А что-то надо было предпринимать — и незамедлительно.
Вернувшись от партизан, Луза опять поселился в колхозе «25 Октября». Слава старого партизана и охотника сопровождала его и теперь повсюду, но ее одной ему становилось мало. Была она стара, эта слава, и наивна. Ему хотелось новой славы и новой страсти. «Чорт ее знает, за собак, что ли, опять взяться?» — иногда думал он. Но пойти поговорить было не к кому. Тарасюк получил старшего лейтенанта и изучал физику. С ним нечего было и думать потолковать по душам, как в прежние годы. Нечего было навязываться и к командиру танковой части Богданову.
Позвонил Василий как-то ему, намекнул, что собирается поговорить по душам, а тот: «У меня, Василий Пименович, душа пятые сутки в карбюраторе — будь он проклят — валяется. Приснился мне, понимаешь, удивительный карбюратор, пятые сутки не могу его вспомнить».
Ну, конечно, после этого разговора Луза визит к Богданову отложил.
«Проехать в гости к Михаилу Семеновичу? — думал он. — Да нет, замотает, дьявол, на свеклу куда-нибудь потащит или на рыбу, и поговорить не удастся».
И однажды с надеждой подумал о Шлегеле.
«Этот умнее», — думал он с удовольствием о красивых усталых глазах Шлегеля, о его спокойном голосе и повадке ничем не занятого и как бы всегда свободного человека.
Позвонил Шлегелю. Тот собирался на Нижний Амур и охотно брал с собою Василия.
— Ты будь готов, я заеду, — сказал он просто. — Как раз шоссе возле тебя погляжу.
Они помчались на рольс-ройсе по широкому, гладкому шоссе вдоль Амура в тот — теперь уже обыденный — город, что еще так недавно звался стройкой 214, а до того значился в лесоустроительных учреждениях куском неведомой никому тайги. Шлегель, как всегда, остановился у Марченко, в его просторной квартире, глядящей на реку с высоты пятого этажа. Вьюга неслась на высоте окон, и город казался еще не построенным.
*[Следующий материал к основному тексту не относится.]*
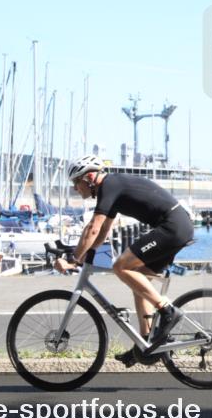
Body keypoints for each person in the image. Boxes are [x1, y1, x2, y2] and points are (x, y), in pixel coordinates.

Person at [57, 154, 194, 366]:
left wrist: (74, 259)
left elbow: (93, 228)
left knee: (121, 266)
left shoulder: (109, 186)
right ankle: (146, 344)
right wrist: (86, 254)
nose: (76, 188)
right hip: (176, 226)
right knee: (137, 279)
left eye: (76, 182)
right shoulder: (112, 189)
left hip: (172, 227)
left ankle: (167, 311)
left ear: (90, 178)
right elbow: (102, 231)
У Марченко гостил Янков — приезжал проведать родные места.
— Помнишь, как ползали от костра к костру? — спрашивал его Шлегель.
— Помнишь, как мерзли? Веришь ли, что это было когда-нибудь?
— Я еще, Сема, помню, как тут медведи тонули, возле старой часовни. Один всю ночь звонил в колокол, ревел, требовал помощи, а мы лежим в землянках, трясемся от страха, — эх, жутко!..
— А Ольгу, Ольгу помнишь? — смеялся Гаврила Ефимович Янков. — Как она писала доклад, что почва нашего города — опилки?
— Помню, — улыбался Шлегель, с невольной горечью думая о девушке, которую, кажется, тогда любил. — Да ведь и правда — опилки. Я сам видел, берег против твоей избы был весь, брат, из опилок, а по Амуру до самого моря опилки плыли бурыми прядями года три подряд… Ольга пишет тебе? — спросил он негромко.
— Не балует. Занята, говорит. Я сам понимаю — некогда ей: ребенок… Да и Москва — сам знаешь — это тебе не тайга. А уж и муж у нее — зараза. Сначала загнал бабу в Москву. В отпуск вернулась домой — он ее обратно: с поручением! Она опять домой — он ее опять обратно. Изучать чего-то послал.
— Да-да… — говорит Шлегель и глубоко затягивается трубкой, чтобы вобрать вместе с глотком дыма тысячи быстрых видений из совсем недавнего прошлого, когда жизнь Ольги шла вблизи него.
Да, много лет прошло с тех пор, как он гулял с нею по берегу моря. Может быть, этого никогда даже и не было.
— Что, плохо живут, что ли? — спрашивает он, морща лоб.
— Вот в том-то и смех, что хорошо живут. Гонять он любит народ.
— Гонять! — говорит Луза. — Ты его гонку еще не знаешь. Это не гонять называется, а обследовать. Как доктор. Пристанет, спасения нет, весь ему откройся.
И у него мелькает вдруг мысль, что к нему, к Шершавину, надо бы ехать. Вот уж кто посочувствовал бы, выслушал, выругал, придумал разные выходы и заинтересовался бы его бедою, как собственной.
— Большой человек, цельный человек Шершавин, — говорит Шлегель. — Видел я, что он делает из своих бойцов, каких людей растит. Не сообразили мы с тобой к нему заехать, Василий Пименович. Давно видел его?
— Давненько, — отвечает Луза.
— Зря избегаешь его. Хорошая голова, — как бы вскользь замечает Шлегель, но Лузе кажется, что он говорит это с тайным значением.